> [ABOUT THIS TASK]
From the data below, select each line that includes the word "pentru".
+ + + + +
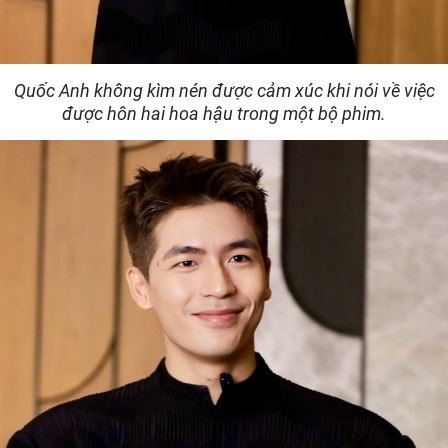
Quốc Anh không kìm nén được cảm xúc khi nói về việc
được hôn hai hoa hậu trong một bộ phim.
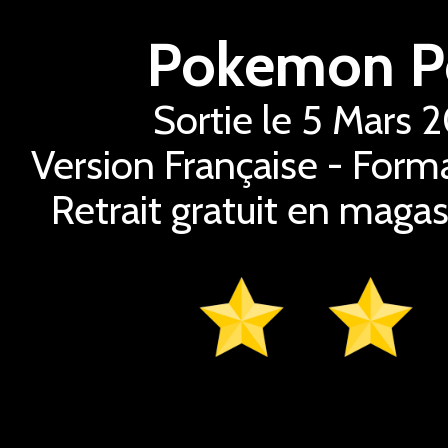
Pokemon Po
Sortie le 5 Mars 
Version Française - Form
Retrait gratuit en magas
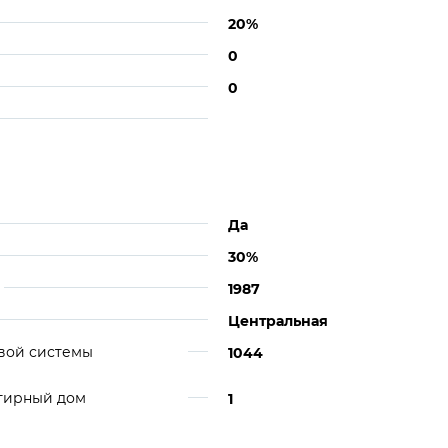
20%
0
0
Да
30%
1987
Центральная
вой системы
1044
ртирный дом
1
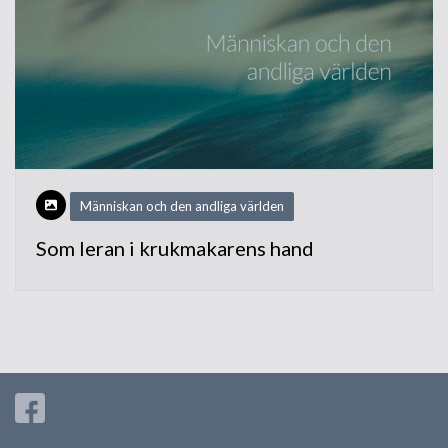
Människan och den andliga världen
Som leran i krukmakarens hand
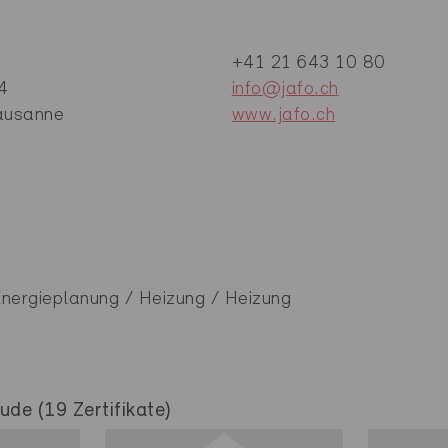
+41 21 643 10 80
4
info@jafo.ch
ausanne
www.jafo.ch
Energieplanung / Heizung / Heizung
de (19 Zertifikate)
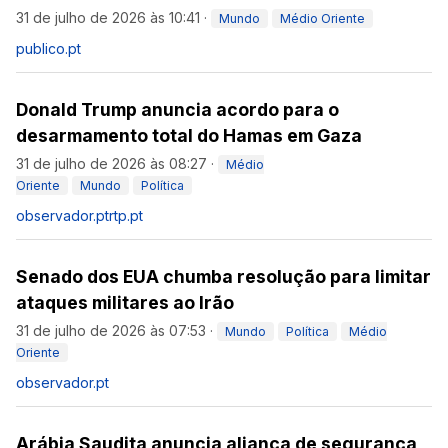
31 de julho de 2026 às 10:41
·
Mundo
Médio Oriente
publico.pt
Donald Trump anuncia acordo para o
desarmamento total do Hamas em Gaza
31 de julho de 2026 às 08:27
·
Médio
Oriente
Mundo
Política
observador.pt
rtp.pt
Senado dos EUA chumba resolução para limitar
ataques militares ao Irão
31 de julho de 2026 às 07:53
·
Mundo
Política
Médio
Oriente
observador.pt
Arábia Saudita anuncia aliança de segurança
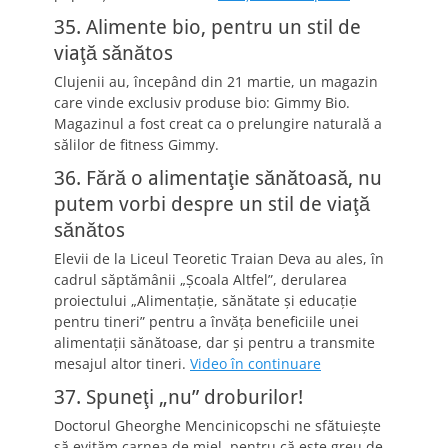
35. Alimente bio, pentru un stil de
viaţă sănătos
Clujenii au, începând din 21 martie, un magazin
care vinde exclusiv produse bio: Gimmy Bio.
Magazinul a fost creat ca o prelungire naturală a
sălilor de fitness Gimmy.
36. Fără o alimentaţie sănătoasă, nu
putem vorbi despre un stil de viaţă
sănătos
Elevii de la Liceul Teoretic Traian Deva au ales, în
cadrul săptămânii „Şcoala Altfel”, derularea
proiectului „Alimentaţie, sănătate şi educaţie
pentru tineri” pentru a învăţa beneficiile unei
alimentaţii sănătoase, dar şi pentru a transmite
mesajul altor tineri.
Video în continuare
37. Spuneţi „nu” droburilor!
Doctorul Gheorghe Mencinicopschi ne sfătuieşte
să evităm carnea de miel, pentru că este greu de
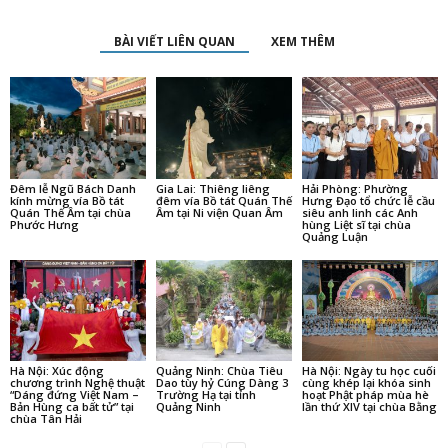
BÀI VIẾT LIÊN QUAN
XEM THÊM
Đêm lễ Ngũ Bách Danh
Gia Lai: Thiêng liêng
Hải Phòng: Phường
kính mừng vía Bồ tát
đêm vía Bồ tát Quán Thế
Hưng Đạo tổ chức lễ cầu
Quán Thế Âm tại chùa
Âm tại Ni viện Quan Âm
siêu anh linh các Anh
Phước Hưng
hùng Liệt sĩ tại chùa
Quảng Luận
Hà Nội: Xúc động
Quảng Ninh: Chùa Tiêu
Hà Nội: Ngày tu học cuối
chương trình Nghệ thuật
Dao tùy hỷ Cúng Dàng 3
cùng khép lại khóa sinh
“Dáng đứng Việt Nam –
Trường Hạ tại tỉnh
hoạt Phật pháp mùa hè
Bản Hùng ca bất tử” tại
Quảng Ninh
lần thứ XIV tại chùa Bằng
chùa Tân Hải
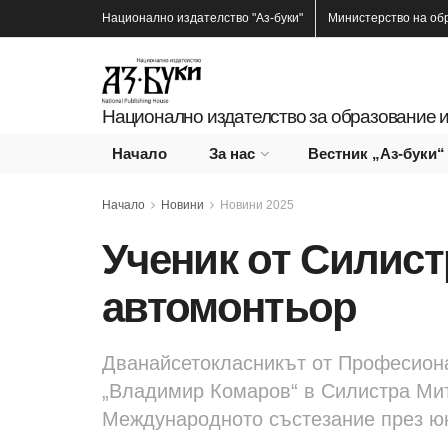
Национално издателство
"Аз-буки"
Министерство на об
Национално издателство за образование и
Начало
За нас
Вестник „Аз-буки“
Начало
Новини
Новини 2025
Ученик от Силист
автомонтьор
Дванайсетокласникът от Професион
„Владимир Комаров“ в Силистра Ми
Международното състезание през ю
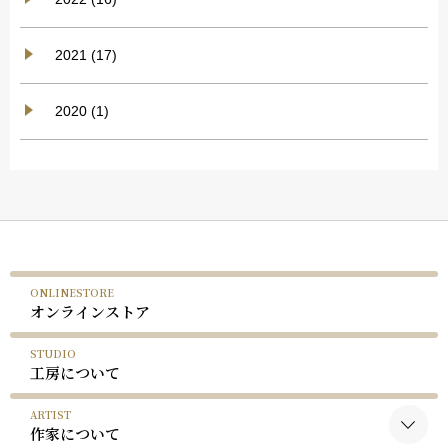
2021 (17)
2020 (1)
ONLINESTORE
オンラインストア
STUDIO
工房について
ARTIST
作家について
+ + + + +
> [FINISHED EXERCISE]
35. Alimente bio, pentru un stil de
pentru tineri” pentru a învăţa beneficiile unei
alimentaţii sănătoase, dar şi pentru a transmite
să evităm carnea de miel, pentru că este greu de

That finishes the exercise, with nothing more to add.